August 22nd, 2011 | China Daily Domestic oil price expected to drop
Analysts expect domestic prices of oil products to lower by late August or early September following the continuous downwards trend of international crude oil futures.
Compared to the average contract price of Brent crude futures in July, figures have dropped by 7 percent as of Aug 18. Cinta crude futures dropped 3 percent and Dubai futures declined 4 percent, Xinhua reported Friday.
Domestic prices are based on the 22-day moving average price of Brent, Dubai and Cinta crude oil futures. The domestic prices are adjusted accordingly when changes in the moving average price exceeds 4 percent. The National Development and Reform Commission (NDRC) has previously announced that it would lower prices as soon as this criteria was met.
Several analysts predict that, based on recent trends, the NDRC will lower the domestic price as early as the end of August.

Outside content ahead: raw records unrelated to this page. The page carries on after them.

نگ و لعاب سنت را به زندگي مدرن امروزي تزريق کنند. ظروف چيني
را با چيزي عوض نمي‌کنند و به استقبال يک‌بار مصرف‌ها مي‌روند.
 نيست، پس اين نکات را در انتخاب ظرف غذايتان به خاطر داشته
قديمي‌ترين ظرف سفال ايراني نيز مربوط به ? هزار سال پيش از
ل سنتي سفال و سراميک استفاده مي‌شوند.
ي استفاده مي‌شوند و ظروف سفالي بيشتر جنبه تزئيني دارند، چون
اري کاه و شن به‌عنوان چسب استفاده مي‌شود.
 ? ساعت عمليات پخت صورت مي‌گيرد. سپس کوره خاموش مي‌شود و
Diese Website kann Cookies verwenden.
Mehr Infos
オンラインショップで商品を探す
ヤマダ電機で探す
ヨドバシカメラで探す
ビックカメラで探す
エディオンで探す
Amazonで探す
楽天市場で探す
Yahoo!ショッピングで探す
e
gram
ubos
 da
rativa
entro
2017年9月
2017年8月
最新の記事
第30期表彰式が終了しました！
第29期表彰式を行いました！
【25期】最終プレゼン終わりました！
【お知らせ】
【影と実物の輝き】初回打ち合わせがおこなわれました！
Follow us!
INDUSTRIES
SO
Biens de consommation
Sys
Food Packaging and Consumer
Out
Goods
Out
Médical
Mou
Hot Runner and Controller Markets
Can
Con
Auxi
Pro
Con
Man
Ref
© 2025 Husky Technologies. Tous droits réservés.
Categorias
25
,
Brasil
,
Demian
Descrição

Cheng Ruifeng, an analyst at Shanghai Toprise Oilgas Website, disagrees with these predictions. Cheng told Dongfang Daily that the price adjustment might not be made until early September. He predicts that the NDRC will wait as the Brent crude futures price might maintain the price of $109 a barrel.
Xinhua News Agency reported earlier that Sinopec (Hong Kong) Petrol Filling Station Co Ltd announced on Aug 10 a fall in its prices of petrol and diesel, the third price drop this year.
A gas station in Shanghai lowered its price of 93 RON petrol to 7.25 yuan a liter, 0.54 yuan lower than the 7.79 yuan guide maximum retail price.
The domestic oil products price reached an historical peak in April 7, raising the price of a ton of petrol to 500 yuan ($78) and increasing the price of diesel by 400 yuan.